# Fell again



## aldra (Jul 2, 2009)

Tripped over a flex

Couldn’t get up, young Albert was at work, could have phoned my son

Sat for ages on the floor contemplating 

I can’t use my knees or hips to get up

Nothing above arm height to pull myself up

Albert had a brainwave

He brought in the table he built for shadow and the Ramp For him to access the bench for grooming 

I shuffled to the bottom of the ramp and gradually moved up it till I was sat on the table

It didn’t work for shadow but it worked for me

Success

Sandra


----------



## Penquin (Oct 15, 2007)

"Necessity is the Mother of Invention"

Glad you sorted the problem, now PLEASE sort the flex out of the way if you can.....


----------



## aldra (Jul 2, 2009)

It was too warm to light the stove in the main lounge

But a bit chilly so we plugged in the halogen fire, but obviously didn’t completely check the flex

And ........

Shadow was delighted that I was once more down at his level 

I was delighted to get back up

Sandra


----------



## JanHank (Mar 29, 2015)

I can imagine that very well, hopefully I will never be as bad as that, but I have had to crawl to a chair for help, not because I have fallen but bobbed down for some reason or other and can´t get up.
We need to do a few leg & arm muscle strengthening exercises. :frown2:


----------



## patp (Apr 30, 2007)

Sorry to hear of your tumble, Sandra. Sounds like you bounced  

Considering how common a problem this is (the falling down and inability to rise  ) why hasn't somebody invented something along the lines of Shadow's ramp and table?


----------



## JanHank (Mar 29, 2015)

patp said:


> Sorry to hear of your tumble, Sandra. Sounds like you bounced
> 
> Considering how common a problem this is (the falling down and inability to rise  ) why hasn't somebody invented something along the lines of Shadow's ramp and table?


Won´t work if nobody else is around to fetch it for you.


----------



## raynipper (Aug 4, 2008)

OH you must be more careful Sandra. After my mother fell it was the beginning of the end. She never managed on her own again. 

Ray.


----------



## patp (Apr 30, 2007)

JanHank said:


> Won´t work if nobody else is around to fetch it for you.

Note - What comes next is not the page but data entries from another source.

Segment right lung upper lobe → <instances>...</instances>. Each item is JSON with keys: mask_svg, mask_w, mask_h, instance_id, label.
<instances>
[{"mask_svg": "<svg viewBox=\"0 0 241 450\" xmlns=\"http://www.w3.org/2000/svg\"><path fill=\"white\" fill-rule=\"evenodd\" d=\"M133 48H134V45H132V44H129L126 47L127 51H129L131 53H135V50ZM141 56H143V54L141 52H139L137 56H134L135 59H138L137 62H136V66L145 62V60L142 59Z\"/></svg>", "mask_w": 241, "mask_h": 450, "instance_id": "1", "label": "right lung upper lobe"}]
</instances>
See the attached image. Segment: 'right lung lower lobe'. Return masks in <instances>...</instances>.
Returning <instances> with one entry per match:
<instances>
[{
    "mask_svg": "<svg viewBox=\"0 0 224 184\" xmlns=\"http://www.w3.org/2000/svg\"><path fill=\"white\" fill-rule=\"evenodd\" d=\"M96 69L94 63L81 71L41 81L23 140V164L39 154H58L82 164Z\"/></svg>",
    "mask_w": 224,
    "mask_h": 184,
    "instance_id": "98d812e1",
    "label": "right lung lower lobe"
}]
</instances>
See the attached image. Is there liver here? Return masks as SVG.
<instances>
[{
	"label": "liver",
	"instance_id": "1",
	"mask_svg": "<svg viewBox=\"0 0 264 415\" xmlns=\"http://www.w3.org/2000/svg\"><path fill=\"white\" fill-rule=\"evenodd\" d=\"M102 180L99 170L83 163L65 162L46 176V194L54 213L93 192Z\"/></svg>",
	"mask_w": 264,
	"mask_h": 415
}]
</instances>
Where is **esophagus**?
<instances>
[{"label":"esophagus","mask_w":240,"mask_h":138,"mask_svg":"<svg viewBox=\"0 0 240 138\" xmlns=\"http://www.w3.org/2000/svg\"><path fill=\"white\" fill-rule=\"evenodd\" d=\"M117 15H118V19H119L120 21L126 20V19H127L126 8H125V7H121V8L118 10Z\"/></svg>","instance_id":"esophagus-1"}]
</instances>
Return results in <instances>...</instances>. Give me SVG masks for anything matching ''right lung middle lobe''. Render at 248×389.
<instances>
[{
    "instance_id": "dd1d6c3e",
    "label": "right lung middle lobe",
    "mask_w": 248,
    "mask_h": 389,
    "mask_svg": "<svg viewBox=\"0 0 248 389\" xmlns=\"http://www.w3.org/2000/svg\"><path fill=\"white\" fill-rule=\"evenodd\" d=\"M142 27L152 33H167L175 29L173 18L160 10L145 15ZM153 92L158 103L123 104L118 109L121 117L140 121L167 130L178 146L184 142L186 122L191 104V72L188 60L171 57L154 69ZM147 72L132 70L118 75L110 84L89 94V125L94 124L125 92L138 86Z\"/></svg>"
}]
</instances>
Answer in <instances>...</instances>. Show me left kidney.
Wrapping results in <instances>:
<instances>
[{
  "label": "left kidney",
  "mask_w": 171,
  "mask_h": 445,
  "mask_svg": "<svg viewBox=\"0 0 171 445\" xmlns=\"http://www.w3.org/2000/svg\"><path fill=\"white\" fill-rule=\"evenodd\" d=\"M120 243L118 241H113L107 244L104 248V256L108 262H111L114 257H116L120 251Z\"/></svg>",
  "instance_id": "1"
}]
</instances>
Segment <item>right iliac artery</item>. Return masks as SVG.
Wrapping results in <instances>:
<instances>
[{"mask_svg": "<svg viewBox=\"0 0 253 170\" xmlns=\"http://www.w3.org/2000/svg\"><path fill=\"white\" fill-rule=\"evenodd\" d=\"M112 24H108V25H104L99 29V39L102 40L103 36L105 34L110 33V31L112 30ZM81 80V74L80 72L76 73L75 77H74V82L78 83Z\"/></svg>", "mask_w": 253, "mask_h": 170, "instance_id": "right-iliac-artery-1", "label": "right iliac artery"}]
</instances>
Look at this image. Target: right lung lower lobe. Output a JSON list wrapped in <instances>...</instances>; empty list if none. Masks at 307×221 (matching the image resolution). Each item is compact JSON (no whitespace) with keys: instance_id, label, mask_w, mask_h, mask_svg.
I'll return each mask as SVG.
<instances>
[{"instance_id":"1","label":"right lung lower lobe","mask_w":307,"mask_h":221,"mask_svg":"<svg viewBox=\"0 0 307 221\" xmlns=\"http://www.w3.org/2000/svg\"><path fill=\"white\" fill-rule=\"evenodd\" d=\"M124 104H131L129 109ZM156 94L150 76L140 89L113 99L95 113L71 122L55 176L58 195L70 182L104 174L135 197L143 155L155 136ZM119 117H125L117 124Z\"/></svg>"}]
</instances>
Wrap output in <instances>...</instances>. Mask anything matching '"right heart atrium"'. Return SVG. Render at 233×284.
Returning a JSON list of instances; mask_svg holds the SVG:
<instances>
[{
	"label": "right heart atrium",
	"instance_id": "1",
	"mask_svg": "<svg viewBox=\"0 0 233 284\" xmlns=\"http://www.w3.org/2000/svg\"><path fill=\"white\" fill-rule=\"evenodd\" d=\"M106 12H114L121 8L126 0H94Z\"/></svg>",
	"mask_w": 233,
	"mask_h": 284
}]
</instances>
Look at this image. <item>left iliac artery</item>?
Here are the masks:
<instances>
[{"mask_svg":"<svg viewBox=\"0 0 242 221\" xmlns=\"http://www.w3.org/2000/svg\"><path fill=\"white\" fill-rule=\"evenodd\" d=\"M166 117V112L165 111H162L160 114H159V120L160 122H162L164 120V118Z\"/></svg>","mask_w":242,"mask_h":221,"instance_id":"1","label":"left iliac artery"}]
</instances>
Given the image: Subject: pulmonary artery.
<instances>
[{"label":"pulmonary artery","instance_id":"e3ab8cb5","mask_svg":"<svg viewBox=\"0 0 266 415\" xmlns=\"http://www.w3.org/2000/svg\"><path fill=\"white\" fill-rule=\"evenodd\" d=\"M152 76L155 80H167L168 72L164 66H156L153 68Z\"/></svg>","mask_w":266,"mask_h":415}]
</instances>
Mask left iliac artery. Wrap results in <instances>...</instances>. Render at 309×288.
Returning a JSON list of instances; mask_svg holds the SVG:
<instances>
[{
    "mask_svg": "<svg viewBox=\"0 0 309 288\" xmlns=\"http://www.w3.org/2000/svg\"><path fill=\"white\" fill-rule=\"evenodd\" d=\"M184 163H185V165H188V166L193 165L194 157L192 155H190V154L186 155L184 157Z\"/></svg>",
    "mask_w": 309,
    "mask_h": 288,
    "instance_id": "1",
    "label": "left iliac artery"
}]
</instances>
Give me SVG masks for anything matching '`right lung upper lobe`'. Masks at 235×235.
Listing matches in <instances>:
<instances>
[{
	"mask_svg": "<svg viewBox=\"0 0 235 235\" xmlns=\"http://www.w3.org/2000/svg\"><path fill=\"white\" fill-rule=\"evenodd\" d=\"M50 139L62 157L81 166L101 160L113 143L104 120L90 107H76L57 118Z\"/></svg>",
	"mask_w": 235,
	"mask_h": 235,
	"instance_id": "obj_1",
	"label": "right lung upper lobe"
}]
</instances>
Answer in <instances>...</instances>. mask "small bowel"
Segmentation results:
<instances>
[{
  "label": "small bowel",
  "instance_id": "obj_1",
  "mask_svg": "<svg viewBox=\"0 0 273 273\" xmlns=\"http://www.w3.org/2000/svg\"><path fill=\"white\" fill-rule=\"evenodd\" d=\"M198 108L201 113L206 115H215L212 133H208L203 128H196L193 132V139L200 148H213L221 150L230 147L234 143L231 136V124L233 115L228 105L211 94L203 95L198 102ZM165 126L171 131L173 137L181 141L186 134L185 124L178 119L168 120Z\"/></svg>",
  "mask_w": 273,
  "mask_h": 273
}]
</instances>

If you could solve the gadget then access might be solvable? Trained assistance dog? Remote control? Where there is a will there is usually a way


----------



## aldra (Jul 2, 2009)

raynipper said:


> OH you must be more careful Sandra. After my mother fell it was the beginning of the end. She never managed on her own again.
> 
> Ray.


Aren't you a little Ray of sunshine Ray :grin2:

Let's face it at our age it is the beginning of the end

We are certainly closer to the end than the beginning >

Sandra


----------



## aldra (Jul 2, 2009)

JanHank said:


> I can imagine that very well, hopefully I will never be as bad as that, but I have had to crawl to a chair for help, not because I have fallen but bobbed down for some reason or other and can´t get up.
> We need to do a few leg & arm muscle strengthening exercises. :frown2:


Trouble is my knees are absolutely buggered now with arthritis Jan, I can't kneel or crawl on them, if I could I could get up using a chair Or some such thing

A bottom shuffle up a ramp onto a low side table worked :grin2:

Sandra


----------



## dghr272 (Jun 14, 2012)

raynipper said:


> OH you must be more careful Sandra. After my mother fell it was the beginning of the end. She never managed on her own again.
> 
> Ray.


My brothers favourite quote now, after his op for lung cancer, "we're all on the runway now" :surprise:

Sandra consider one of these to give your family peace of mind.

https://www.ageuk.org.uk/products/mobility-and-independence-at-home/personal-alarms/

Terry


----------



## erneboy (Feb 8, 2007)

Take care Sandra, I think you may have been lucky this time.


----------



## JanHank (Mar 29, 2015)

I´ve still got this:grin2:, fold up nice and small as you can see at 2.17 mins


----------



## jiwawa (Jun 22, 2007)

Sorry to hear that Sandra - it fairly knocks your confidence.


patp said:


> Considering how common a problem this is (the falling down and inability to rise
> 
> 
> 
> ...


They have Pat. I may have mentioned before, my sister's husband was wont to collapse and there was no way she was able to get him up. They got an inflatable thingy that he could be rolled on to, then it was gradually inflated into a chair. Wonderful idea. 


JanHank said:


> I´ve still got this/images/MotorhomeFacts_2014/smilies/tango_face_grin.png, fold up nice and small as you can see at 2.17 mins


That's a great idea Jan - was that Hans-made, or merely man-made?


----------



## JanHank (Mar 29, 2015)

jiwawa said:


> That's a great idea Jan - was that Hans-made, or merely man-made?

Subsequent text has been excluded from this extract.